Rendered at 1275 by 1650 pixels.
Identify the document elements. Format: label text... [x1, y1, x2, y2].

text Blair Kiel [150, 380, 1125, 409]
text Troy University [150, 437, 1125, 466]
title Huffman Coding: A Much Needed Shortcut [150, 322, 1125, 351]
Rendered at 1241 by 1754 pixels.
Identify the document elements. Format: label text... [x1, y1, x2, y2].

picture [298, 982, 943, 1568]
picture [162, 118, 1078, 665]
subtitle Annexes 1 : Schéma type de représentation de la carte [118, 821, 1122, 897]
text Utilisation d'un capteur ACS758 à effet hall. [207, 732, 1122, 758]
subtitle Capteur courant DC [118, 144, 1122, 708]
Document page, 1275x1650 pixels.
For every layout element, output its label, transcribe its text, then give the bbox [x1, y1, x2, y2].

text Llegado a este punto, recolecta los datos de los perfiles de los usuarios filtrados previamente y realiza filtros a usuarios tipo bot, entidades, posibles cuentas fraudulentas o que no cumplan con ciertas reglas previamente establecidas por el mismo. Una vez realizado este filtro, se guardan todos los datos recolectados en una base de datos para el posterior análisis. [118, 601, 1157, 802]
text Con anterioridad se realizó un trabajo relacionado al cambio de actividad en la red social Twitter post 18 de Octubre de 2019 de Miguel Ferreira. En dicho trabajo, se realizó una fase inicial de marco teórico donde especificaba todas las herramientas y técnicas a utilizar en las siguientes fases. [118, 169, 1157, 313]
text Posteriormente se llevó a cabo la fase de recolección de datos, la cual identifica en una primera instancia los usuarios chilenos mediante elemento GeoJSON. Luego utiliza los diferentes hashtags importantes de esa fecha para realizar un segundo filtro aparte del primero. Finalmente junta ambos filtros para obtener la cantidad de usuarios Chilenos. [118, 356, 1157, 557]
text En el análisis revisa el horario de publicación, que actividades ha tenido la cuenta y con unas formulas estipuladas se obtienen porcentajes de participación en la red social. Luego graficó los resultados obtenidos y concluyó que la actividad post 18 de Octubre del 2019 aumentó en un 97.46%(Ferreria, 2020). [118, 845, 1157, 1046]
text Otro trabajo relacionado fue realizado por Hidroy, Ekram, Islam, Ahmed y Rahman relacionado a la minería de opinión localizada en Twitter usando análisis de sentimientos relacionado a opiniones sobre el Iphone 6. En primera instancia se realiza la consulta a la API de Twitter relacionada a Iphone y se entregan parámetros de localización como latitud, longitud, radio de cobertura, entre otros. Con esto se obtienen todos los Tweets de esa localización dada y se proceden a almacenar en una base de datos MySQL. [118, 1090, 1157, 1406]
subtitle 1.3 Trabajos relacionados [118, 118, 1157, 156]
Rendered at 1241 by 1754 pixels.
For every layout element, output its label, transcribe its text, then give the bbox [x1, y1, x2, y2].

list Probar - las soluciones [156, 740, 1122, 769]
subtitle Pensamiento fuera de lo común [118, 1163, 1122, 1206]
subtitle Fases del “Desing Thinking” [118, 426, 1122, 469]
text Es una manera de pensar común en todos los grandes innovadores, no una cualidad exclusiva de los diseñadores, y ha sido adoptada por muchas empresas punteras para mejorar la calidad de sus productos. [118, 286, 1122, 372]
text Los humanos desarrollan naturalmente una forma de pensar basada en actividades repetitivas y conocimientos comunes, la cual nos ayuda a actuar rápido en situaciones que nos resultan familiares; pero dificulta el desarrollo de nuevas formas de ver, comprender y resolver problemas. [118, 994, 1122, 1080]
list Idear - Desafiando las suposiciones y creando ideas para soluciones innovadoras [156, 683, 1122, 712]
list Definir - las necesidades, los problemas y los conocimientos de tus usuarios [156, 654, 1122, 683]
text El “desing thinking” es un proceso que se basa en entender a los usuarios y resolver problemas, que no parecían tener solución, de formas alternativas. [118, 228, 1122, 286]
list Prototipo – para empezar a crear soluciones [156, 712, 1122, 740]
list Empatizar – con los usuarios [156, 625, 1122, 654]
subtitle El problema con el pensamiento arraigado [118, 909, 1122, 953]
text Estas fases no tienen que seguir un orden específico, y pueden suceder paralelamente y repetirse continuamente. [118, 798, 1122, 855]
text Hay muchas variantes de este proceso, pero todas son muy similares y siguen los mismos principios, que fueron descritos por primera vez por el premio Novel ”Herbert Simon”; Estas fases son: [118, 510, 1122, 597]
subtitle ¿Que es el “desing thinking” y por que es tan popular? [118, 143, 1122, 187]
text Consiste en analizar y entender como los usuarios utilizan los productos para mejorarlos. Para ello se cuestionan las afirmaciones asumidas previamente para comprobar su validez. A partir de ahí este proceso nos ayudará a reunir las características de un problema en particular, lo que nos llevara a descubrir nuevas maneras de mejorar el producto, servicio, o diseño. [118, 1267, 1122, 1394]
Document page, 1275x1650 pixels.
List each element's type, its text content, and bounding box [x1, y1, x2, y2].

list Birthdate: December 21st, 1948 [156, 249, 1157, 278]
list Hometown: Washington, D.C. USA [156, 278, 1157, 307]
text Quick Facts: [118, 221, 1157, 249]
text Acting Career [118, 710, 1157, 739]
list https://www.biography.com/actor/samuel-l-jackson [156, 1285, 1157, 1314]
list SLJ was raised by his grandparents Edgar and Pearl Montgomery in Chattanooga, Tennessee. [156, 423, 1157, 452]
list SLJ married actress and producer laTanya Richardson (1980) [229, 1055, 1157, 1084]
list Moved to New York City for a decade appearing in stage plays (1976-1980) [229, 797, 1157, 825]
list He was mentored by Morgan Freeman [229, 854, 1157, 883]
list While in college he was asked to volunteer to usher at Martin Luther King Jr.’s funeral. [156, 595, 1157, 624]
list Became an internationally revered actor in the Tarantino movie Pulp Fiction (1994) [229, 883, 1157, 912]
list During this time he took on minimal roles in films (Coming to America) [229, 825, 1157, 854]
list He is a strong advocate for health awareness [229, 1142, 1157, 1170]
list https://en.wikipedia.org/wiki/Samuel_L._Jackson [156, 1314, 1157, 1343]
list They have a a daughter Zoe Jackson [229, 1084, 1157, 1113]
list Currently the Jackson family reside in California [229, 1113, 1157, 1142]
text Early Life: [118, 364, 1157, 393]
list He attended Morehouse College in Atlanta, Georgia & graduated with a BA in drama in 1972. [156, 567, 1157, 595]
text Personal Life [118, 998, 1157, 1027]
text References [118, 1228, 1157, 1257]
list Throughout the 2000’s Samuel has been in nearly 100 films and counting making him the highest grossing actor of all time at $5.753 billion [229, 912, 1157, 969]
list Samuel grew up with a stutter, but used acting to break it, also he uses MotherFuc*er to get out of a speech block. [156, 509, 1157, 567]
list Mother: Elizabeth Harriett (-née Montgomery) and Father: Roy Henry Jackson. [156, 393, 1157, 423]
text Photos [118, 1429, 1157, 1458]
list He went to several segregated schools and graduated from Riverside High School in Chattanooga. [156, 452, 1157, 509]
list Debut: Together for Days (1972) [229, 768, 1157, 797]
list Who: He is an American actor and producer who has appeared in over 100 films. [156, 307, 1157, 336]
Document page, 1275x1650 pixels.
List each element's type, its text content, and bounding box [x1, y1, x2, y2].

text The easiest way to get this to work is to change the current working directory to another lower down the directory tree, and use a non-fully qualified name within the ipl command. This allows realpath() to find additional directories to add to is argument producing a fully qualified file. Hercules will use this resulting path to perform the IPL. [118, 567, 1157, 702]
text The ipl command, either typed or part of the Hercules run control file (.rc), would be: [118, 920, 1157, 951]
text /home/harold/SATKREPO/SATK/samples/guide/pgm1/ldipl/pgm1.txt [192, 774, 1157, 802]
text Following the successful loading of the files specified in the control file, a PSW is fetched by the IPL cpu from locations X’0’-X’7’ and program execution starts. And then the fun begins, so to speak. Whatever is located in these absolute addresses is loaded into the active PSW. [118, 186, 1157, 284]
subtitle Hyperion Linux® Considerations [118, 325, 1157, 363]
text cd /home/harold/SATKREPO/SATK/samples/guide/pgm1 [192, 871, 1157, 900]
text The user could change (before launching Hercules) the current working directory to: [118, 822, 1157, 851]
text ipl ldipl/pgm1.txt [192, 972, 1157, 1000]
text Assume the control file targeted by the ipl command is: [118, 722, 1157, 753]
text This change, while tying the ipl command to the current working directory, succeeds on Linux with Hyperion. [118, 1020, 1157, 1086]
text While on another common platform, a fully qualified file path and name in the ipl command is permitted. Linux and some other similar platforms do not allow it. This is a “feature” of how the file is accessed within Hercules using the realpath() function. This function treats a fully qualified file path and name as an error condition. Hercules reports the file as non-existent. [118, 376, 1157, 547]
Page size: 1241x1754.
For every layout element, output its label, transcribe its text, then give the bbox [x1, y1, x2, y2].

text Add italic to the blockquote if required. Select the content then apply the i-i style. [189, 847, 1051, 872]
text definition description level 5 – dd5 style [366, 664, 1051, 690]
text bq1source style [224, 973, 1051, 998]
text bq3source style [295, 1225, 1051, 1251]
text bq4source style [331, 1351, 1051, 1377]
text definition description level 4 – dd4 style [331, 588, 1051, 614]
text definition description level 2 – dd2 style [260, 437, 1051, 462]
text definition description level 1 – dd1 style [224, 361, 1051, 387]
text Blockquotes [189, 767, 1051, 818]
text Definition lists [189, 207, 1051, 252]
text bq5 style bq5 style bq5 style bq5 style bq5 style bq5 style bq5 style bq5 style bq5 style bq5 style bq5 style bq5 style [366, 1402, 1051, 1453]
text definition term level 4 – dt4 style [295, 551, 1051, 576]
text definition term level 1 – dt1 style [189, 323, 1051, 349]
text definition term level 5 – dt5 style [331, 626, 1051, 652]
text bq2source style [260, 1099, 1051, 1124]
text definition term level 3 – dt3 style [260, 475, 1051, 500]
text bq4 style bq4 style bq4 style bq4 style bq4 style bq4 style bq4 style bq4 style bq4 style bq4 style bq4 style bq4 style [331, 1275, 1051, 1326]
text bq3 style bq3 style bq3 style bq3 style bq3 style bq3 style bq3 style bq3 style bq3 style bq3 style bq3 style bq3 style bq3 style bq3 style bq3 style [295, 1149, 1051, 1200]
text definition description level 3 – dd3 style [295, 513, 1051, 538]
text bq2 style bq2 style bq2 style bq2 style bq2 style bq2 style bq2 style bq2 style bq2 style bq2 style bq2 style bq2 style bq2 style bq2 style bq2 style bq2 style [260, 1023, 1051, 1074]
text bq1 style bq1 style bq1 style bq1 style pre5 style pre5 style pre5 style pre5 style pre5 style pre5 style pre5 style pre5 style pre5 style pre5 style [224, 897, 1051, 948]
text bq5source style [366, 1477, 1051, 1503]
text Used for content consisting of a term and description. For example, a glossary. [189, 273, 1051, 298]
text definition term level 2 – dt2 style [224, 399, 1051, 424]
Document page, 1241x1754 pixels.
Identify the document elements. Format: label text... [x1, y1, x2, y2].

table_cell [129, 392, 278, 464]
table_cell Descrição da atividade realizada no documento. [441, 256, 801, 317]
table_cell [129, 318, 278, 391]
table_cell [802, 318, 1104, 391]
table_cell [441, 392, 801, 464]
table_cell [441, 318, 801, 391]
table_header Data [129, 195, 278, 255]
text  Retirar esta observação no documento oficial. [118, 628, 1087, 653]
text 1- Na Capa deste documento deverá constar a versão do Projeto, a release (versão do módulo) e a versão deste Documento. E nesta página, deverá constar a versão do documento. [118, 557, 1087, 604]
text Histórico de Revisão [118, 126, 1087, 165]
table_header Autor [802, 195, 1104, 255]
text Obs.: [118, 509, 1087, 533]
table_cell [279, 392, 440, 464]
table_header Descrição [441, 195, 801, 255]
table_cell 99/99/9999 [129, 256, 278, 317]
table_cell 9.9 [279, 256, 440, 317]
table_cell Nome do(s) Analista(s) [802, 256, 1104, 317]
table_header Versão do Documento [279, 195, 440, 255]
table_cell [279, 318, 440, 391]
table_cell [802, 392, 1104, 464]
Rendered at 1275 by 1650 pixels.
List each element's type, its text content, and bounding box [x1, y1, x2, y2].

──────────

● **To be done**
Reproduce the listing from the line with "list Birthdate: December" to the line with "list He was", replacing "grandparents" with "relatives" and changing nothing else.

● **Problem solution**
list Birthdate: December 21st, 1948 [156, 249, 1157, 278]
list Hometown: Washington, D.C. USA [156, 278, 1157, 307]
text Quick Facts: [118, 221, 1157, 249]
text Acting Career [118, 710, 1157, 739]
list https://www.biography.com/actor/samuel-l-jackson [156, 1285, 1157, 1314]
list SLJ was raised by his relatives Edgar and Pearl Montgomery in Chattanooga, Tennessee. [156, 423, 1157, 452]
list SLJ married actress and producer laTanya Richardson (1980) [229, 1055, 1157, 1084]
list Moved to New York City for a decade appearing in stage plays (1976-1980) [229, 797, 1157, 825]
list He was mentored by Morgan Freeman [229, 854, 1157, 883]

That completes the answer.